(Stored dataset items)
○ ○ ○ ○

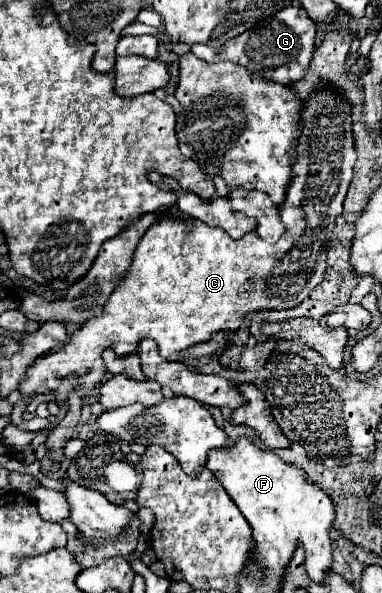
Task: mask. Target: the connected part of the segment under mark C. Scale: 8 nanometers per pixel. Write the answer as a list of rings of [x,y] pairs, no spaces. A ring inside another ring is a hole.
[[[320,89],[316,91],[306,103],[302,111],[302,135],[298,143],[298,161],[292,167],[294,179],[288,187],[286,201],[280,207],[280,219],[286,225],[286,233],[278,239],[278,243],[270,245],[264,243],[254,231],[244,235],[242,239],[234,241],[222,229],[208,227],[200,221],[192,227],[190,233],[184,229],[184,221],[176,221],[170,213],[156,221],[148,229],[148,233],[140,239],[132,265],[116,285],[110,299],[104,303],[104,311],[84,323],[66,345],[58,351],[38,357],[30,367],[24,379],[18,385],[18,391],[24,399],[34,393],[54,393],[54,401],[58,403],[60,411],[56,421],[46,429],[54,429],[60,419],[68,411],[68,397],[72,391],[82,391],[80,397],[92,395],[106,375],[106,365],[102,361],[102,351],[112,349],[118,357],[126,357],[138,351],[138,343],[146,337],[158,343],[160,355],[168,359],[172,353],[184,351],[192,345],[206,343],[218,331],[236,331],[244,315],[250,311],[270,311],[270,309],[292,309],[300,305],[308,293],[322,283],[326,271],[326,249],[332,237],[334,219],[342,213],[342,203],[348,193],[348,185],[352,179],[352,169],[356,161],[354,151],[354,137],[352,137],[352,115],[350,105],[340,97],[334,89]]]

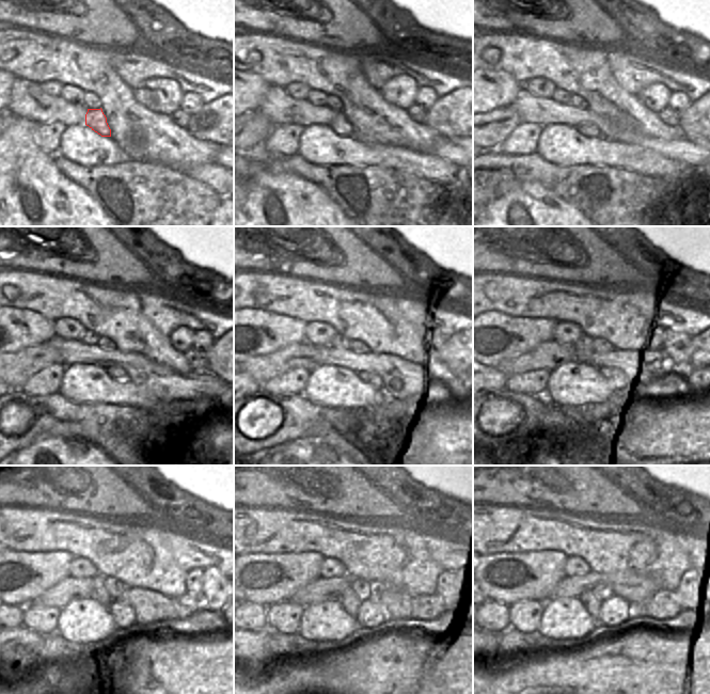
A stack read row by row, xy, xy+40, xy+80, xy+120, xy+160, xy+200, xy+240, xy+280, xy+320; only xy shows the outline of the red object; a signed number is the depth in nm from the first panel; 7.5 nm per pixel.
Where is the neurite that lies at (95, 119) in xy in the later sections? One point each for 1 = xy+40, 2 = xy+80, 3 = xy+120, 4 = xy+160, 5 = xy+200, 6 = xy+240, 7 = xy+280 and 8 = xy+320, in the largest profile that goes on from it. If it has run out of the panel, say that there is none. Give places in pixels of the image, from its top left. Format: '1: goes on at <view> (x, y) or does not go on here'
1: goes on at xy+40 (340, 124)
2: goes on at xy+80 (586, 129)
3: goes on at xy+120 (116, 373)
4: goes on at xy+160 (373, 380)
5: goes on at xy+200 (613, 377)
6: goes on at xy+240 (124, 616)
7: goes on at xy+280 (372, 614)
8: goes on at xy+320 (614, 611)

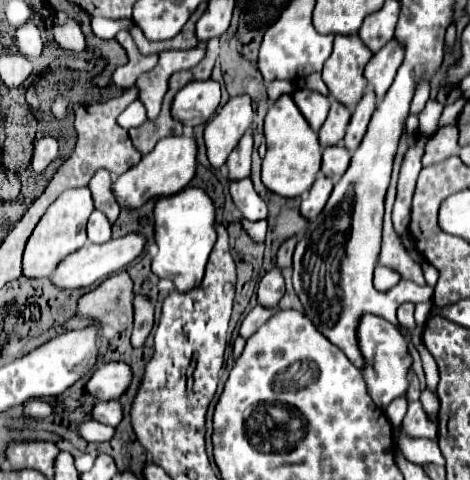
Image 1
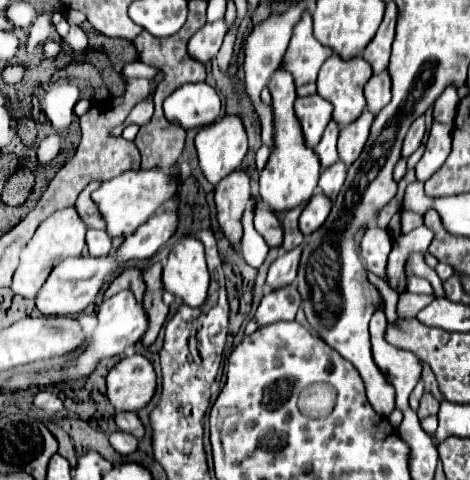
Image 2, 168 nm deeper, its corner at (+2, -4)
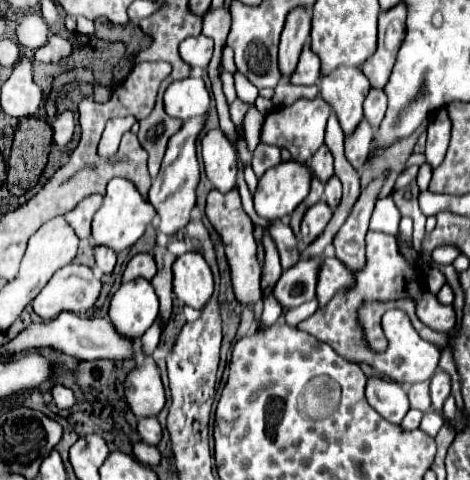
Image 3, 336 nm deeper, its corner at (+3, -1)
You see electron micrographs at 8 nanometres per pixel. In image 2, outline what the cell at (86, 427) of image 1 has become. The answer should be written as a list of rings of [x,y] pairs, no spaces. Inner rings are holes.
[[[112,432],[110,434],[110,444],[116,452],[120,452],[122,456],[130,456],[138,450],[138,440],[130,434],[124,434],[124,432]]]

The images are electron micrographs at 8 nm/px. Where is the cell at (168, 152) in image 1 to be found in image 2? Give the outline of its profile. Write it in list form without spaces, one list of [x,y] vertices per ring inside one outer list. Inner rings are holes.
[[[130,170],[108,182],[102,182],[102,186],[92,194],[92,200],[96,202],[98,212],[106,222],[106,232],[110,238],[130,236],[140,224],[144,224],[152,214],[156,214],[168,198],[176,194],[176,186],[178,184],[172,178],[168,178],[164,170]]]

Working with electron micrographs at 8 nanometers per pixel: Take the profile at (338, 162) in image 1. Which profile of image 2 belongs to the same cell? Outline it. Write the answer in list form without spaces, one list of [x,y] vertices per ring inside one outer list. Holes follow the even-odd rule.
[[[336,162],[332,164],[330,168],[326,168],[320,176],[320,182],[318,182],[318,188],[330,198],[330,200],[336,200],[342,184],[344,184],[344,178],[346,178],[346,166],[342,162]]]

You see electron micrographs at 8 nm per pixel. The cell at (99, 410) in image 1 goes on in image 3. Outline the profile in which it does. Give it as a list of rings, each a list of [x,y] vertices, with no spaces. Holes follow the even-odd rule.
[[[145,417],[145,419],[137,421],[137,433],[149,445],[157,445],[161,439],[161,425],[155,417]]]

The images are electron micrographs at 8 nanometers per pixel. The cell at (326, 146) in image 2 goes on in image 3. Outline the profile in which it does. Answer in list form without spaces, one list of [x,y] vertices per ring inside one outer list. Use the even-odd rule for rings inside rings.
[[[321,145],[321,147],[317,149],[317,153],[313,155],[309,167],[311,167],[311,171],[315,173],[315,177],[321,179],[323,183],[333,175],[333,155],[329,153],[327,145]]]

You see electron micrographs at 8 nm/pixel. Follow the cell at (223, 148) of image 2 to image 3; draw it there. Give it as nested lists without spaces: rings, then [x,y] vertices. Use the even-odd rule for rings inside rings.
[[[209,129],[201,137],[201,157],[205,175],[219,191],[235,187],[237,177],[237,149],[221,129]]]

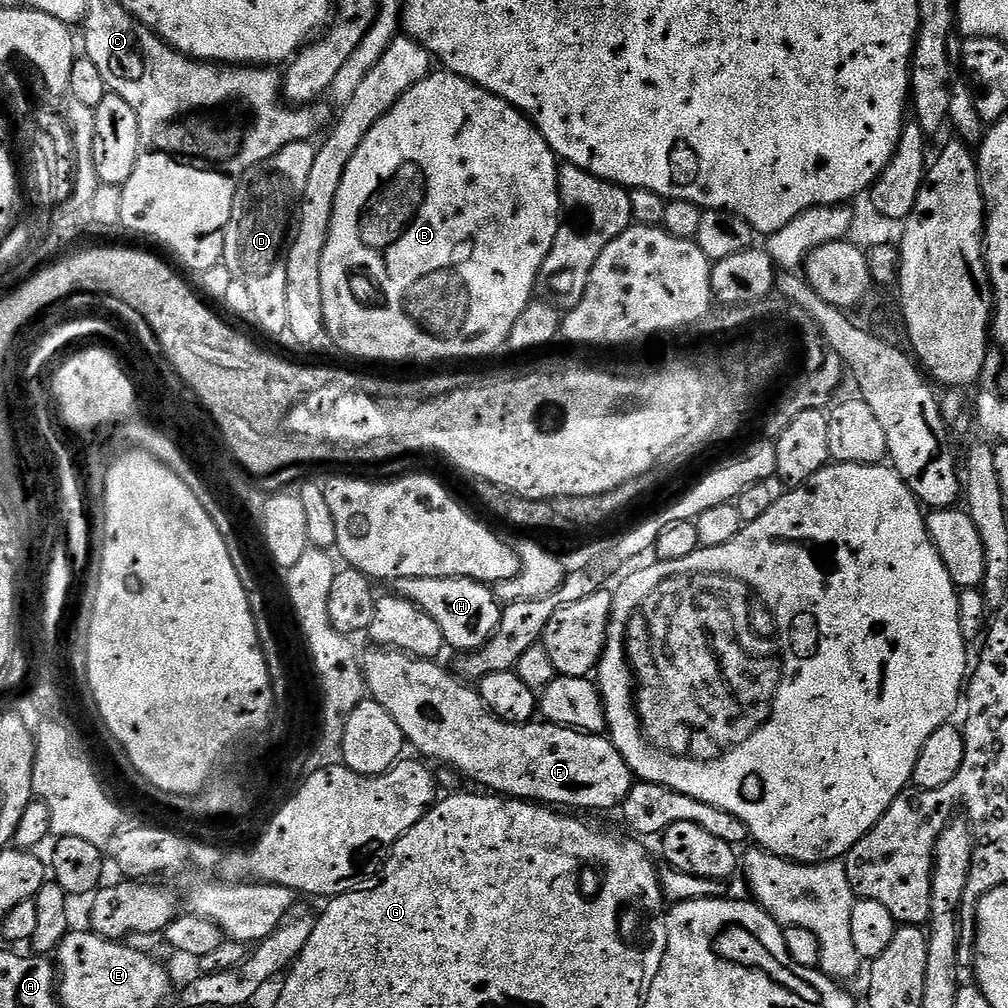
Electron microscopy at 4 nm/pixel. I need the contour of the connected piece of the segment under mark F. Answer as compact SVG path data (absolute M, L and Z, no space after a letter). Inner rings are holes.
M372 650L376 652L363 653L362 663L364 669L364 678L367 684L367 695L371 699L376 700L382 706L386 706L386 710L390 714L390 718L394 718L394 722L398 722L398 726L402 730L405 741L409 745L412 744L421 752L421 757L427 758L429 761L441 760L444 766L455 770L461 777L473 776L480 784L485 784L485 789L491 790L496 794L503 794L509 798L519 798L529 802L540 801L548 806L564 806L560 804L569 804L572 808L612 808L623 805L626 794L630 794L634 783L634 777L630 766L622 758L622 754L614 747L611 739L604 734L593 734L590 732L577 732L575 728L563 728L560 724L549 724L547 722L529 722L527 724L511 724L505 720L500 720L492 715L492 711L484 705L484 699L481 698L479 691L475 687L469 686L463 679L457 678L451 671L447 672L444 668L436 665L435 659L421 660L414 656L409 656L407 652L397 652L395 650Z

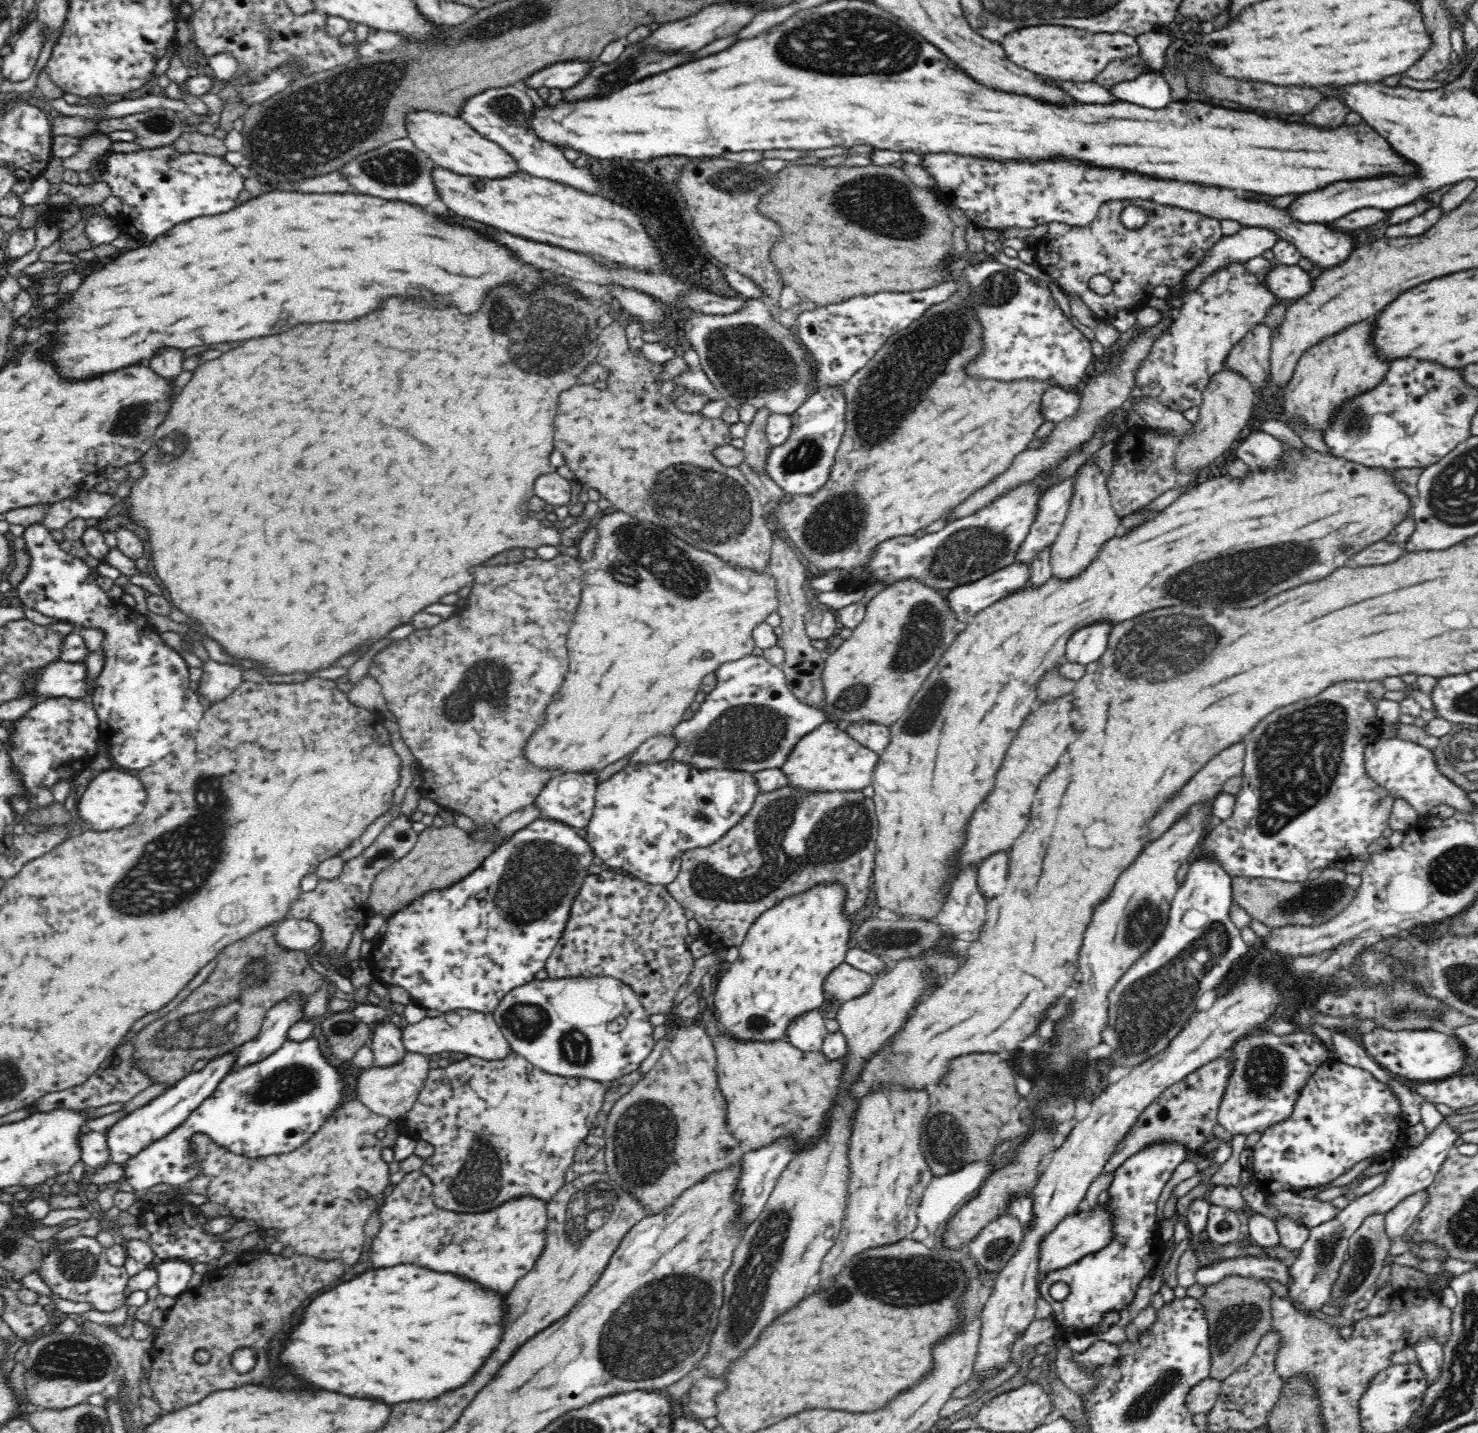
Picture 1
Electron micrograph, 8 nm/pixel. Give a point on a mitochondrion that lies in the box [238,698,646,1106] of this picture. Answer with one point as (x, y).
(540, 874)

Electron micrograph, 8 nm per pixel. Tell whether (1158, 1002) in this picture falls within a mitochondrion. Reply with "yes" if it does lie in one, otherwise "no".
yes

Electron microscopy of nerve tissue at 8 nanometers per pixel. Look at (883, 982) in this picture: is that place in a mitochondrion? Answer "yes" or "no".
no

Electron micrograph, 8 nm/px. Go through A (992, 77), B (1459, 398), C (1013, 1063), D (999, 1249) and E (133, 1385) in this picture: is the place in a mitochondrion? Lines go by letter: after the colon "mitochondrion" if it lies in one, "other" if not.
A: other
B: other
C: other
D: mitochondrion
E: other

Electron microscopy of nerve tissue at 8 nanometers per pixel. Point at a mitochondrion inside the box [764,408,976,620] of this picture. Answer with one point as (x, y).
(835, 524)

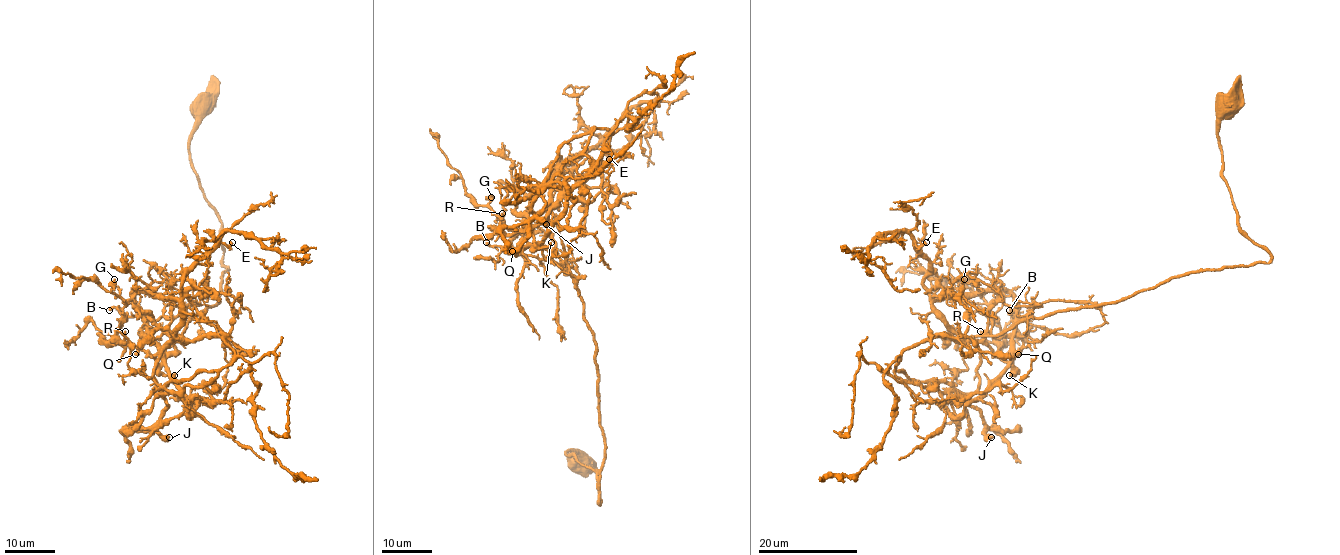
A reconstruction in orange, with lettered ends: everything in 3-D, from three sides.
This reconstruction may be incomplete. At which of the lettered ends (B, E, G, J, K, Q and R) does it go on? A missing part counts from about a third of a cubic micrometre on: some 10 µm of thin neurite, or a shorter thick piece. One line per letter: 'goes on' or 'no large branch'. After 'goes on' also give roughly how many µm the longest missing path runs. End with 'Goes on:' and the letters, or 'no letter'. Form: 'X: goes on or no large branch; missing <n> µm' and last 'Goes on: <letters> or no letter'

○ ○ ○ ○

Task details: Find and copy every line in the entries above where the string "ends" occurs.

Response area:
A reconstruction in orange, with lettered ends: everything in 3-D, from three sides.
This reconstruction may be incomplete. At which of the lettered ends (B, E, G, J, K, Q and R) does it go on? A missing part counts from about a third of a cubic micrometre on: some 10 µm of thin neurite, or a shorter thick piece. One line per letter: 'goes on' or 'no large branch'. After 'goes on' also give roughly how many µm the longest missing path runs. End with 'Goes on:' and the letters, or 'no letter'. Form: 'X: goes on or no large branch; missing <n> µm' and last 'Goes on: <letters> or no letter'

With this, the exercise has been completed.